Data excerpts:
+-------+

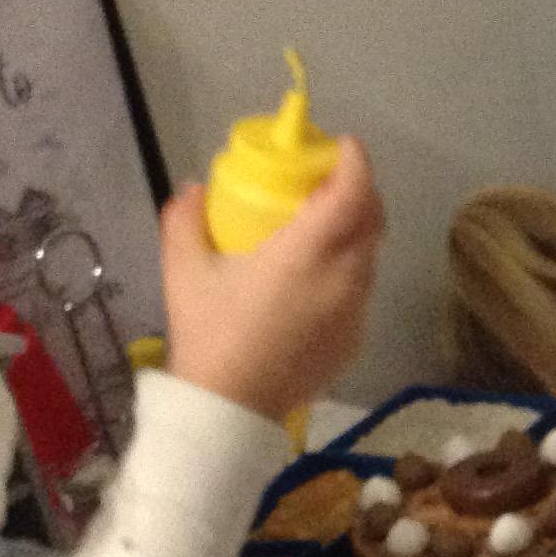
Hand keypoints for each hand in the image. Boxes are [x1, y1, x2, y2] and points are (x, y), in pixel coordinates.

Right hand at [161, 136, 383, 420]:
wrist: (230, 410)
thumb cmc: (209, 335)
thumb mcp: (184, 271)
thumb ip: (186, 219)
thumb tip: (194, 188)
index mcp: (307, 254)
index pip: (352, 194)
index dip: (355, 163)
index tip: (344, 146)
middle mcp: (344, 279)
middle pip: (371, 221)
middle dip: (359, 191)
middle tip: (329, 181)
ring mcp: (355, 312)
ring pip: (370, 257)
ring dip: (356, 232)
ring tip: (323, 226)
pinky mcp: (355, 339)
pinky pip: (362, 290)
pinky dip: (350, 269)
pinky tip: (318, 276)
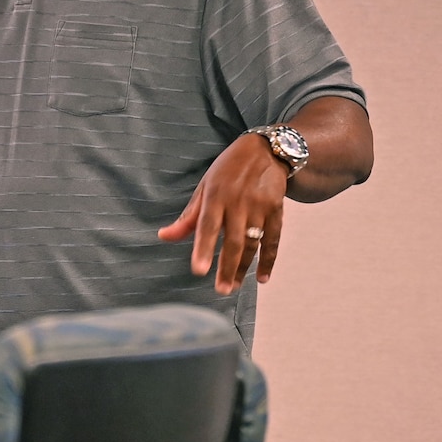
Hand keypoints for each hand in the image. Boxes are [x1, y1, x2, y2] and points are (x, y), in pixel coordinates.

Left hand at [157, 133, 287, 292]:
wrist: (265, 150)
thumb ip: (188, 217)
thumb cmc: (227, 172)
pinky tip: (263, 277)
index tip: (199, 271)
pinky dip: (269, 259)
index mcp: (215, 195)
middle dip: (227, 267)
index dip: (203, 248)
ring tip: (233, 286)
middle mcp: (238, 201)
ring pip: (253, 242)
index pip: (207, 226)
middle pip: (233, 240)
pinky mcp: (277, 209)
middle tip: (221, 290)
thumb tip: (164, 237)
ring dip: (244, 267)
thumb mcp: (204, 188)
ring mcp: (260, 206)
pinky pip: (273, 239)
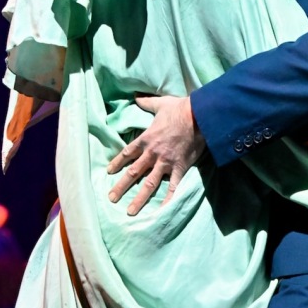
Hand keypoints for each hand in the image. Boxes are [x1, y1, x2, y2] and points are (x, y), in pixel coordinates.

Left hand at [107, 94, 206, 215]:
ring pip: (149, 183)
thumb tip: (137, 97)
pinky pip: (173, 187)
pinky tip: (162, 211)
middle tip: (111, 198)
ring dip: (139, 198)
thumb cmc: (180, 108)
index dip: (117, 162)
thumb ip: (147, 102)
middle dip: (121, 186)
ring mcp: (165, 162)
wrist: (199, 116)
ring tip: (130, 211)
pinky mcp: (180, 168)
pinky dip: (168, 199)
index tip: (109, 172)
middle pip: (133, 172)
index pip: (127, 153)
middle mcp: (152, 153)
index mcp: (146, 139)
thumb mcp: (161, 103)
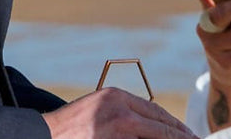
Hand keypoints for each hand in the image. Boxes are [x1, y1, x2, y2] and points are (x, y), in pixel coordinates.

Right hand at [43, 87, 196, 138]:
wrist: (43, 135)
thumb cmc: (67, 130)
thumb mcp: (96, 112)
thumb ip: (121, 116)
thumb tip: (149, 128)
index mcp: (116, 96)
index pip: (155, 112)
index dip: (174, 125)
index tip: (187, 134)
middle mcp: (120, 107)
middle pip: (160, 123)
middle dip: (180, 136)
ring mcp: (118, 124)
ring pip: (156, 135)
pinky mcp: (114, 137)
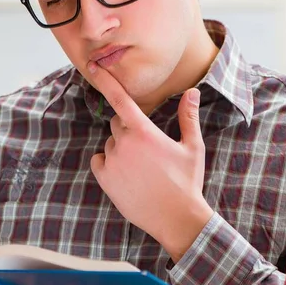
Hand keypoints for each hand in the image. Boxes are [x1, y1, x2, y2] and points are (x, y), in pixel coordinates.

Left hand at [87, 61, 213, 262]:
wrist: (176, 218)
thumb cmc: (187, 181)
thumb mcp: (192, 147)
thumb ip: (188, 117)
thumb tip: (192, 92)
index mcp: (144, 131)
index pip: (120, 99)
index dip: (105, 80)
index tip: (93, 66)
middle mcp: (124, 143)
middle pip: (118, 123)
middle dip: (129, 128)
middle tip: (148, 147)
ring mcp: (112, 162)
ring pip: (110, 144)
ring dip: (120, 148)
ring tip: (142, 167)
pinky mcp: (105, 180)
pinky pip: (99, 161)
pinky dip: (108, 163)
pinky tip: (126, 174)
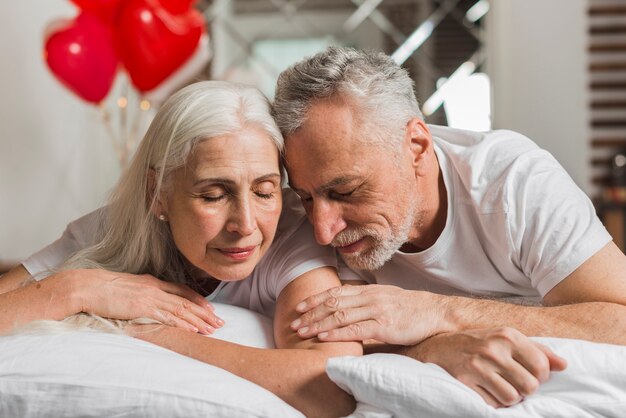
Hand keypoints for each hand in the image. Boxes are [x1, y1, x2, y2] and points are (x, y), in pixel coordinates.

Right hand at [66, 269, 222, 333]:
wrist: (86, 286)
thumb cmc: (101, 289)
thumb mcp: (126, 288)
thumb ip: (140, 293)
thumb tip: (147, 302)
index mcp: (151, 282)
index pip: (181, 290)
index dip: (198, 299)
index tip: (210, 308)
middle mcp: (154, 287)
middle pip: (186, 301)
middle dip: (205, 312)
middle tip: (219, 322)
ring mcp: (149, 297)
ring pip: (181, 309)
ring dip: (199, 320)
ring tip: (212, 329)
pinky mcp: (142, 307)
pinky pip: (168, 317)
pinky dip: (183, 324)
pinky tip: (193, 330)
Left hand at [291, 284, 451, 344]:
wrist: (435, 312)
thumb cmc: (411, 309)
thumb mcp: (385, 298)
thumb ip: (365, 301)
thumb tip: (346, 306)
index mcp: (368, 290)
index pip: (335, 292)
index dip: (315, 299)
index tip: (300, 306)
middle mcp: (369, 297)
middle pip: (333, 303)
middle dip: (311, 313)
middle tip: (294, 322)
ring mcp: (377, 310)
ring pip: (340, 315)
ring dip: (318, 324)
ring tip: (302, 331)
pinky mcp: (385, 326)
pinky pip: (356, 329)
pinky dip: (337, 333)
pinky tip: (324, 337)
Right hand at [407, 327, 567, 407]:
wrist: (436, 346)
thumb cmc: (476, 343)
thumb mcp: (505, 338)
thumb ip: (536, 350)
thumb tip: (564, 365)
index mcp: (507, 335)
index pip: (542, 367)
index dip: (539, 377)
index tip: (528, 375)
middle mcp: (493, 349)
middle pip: (530, 386)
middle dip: (524, 389)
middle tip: (512, 382)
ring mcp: (478, 366)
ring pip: (512, 398)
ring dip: (508, 397)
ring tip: (498, 386)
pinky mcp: (464, 381)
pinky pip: (492, 404)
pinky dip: (492, 401)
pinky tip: (484, 389)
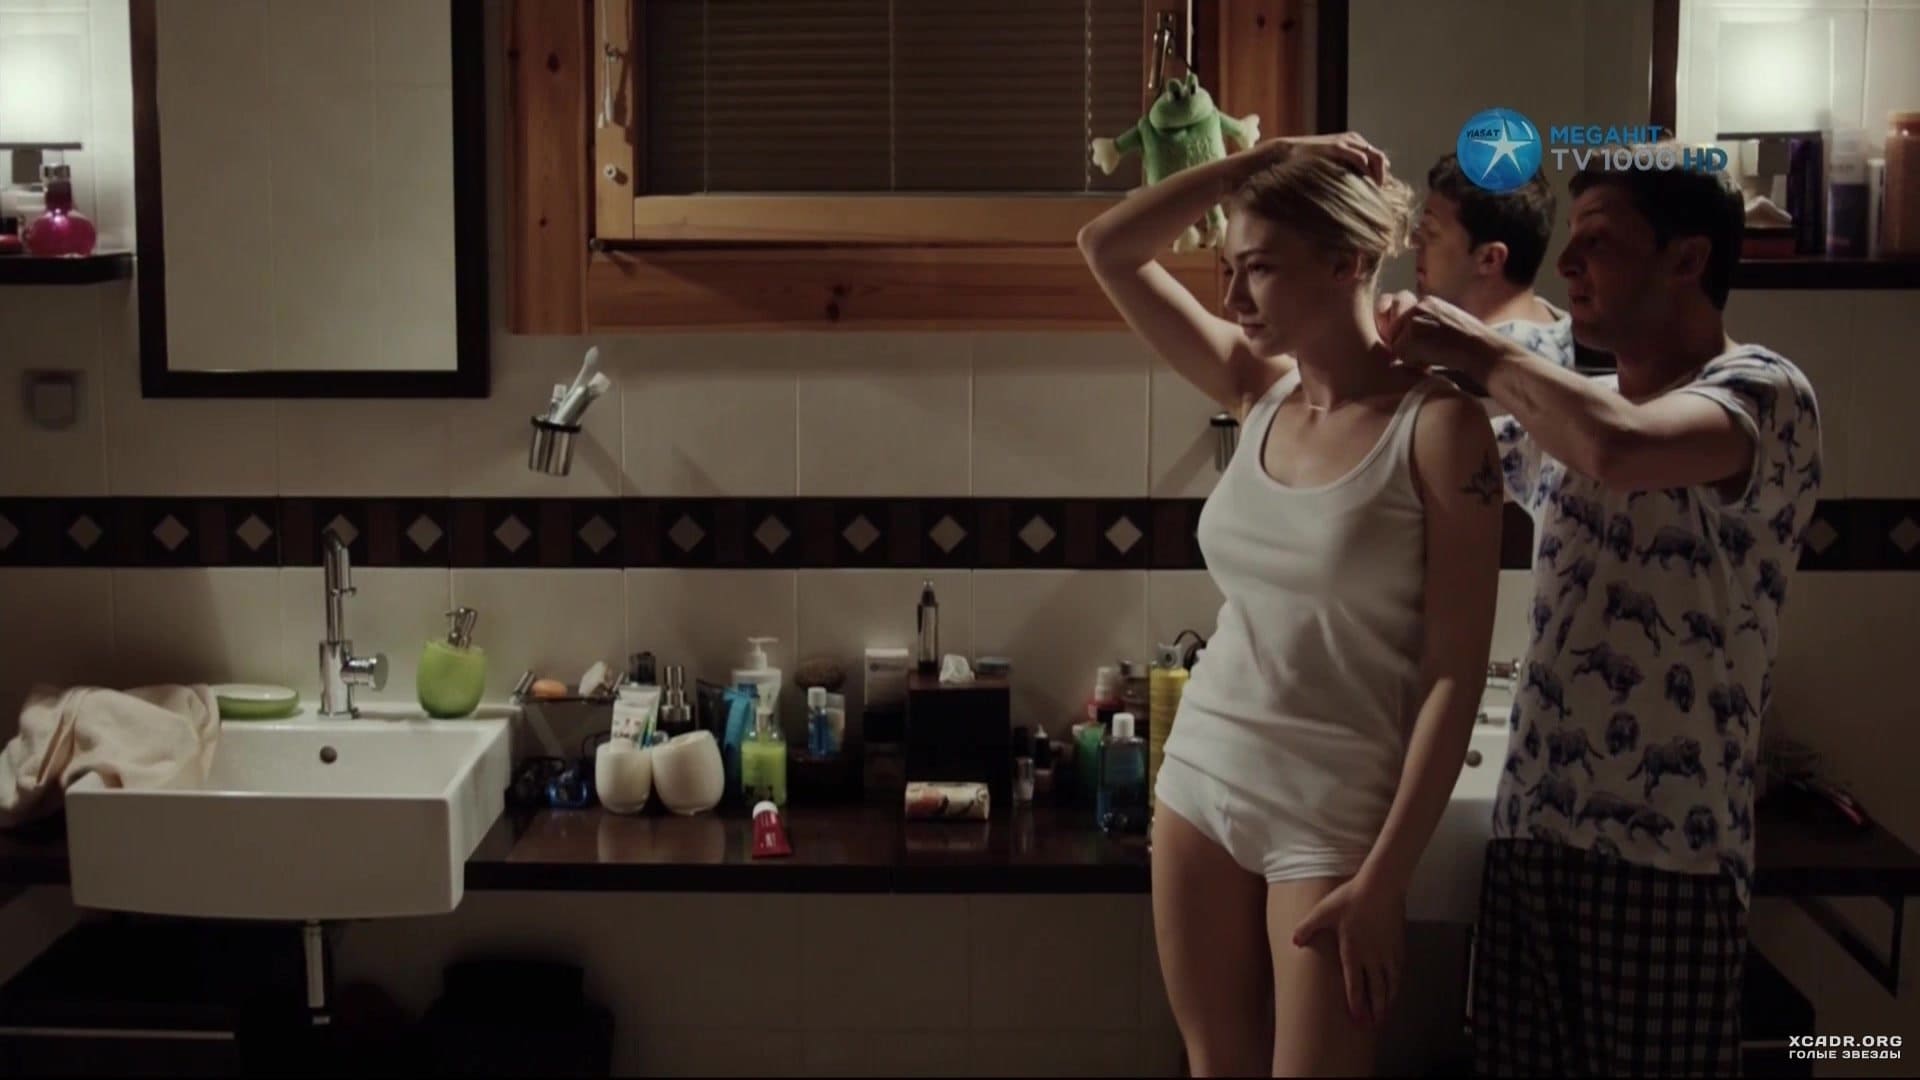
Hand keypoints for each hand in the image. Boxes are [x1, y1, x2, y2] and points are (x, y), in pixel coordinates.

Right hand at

+-------+

#### Try it:
Your answer should consist only of the lines above between the line holding "ring pip: (181, 309)" and the line holding "middle mcp: (369, 297)", inclusive, each transcribed exactly.

#### Written solution:
ring pip: (181, 309)
ring dip: (199, 320)
ring tip: (212, 329)
pinky mcp: (142, 307)
pinky pip: (168, 317)
pinky dip: (183, 324)
pinky tip: (193, 330)
Left hand at [291, 284, 451, 344]:
wrist: (435, 312)
thumb cmc: (411, 309)
thumb mcp: (385, 298)
thumb ip: (365, 301)
thumb tip: (346, 306)
index mcp: (368, 290)
index pip: (335, 292)
index dip: (315, 299)
index tip: (300, 306)
middle mcp: (369, 297)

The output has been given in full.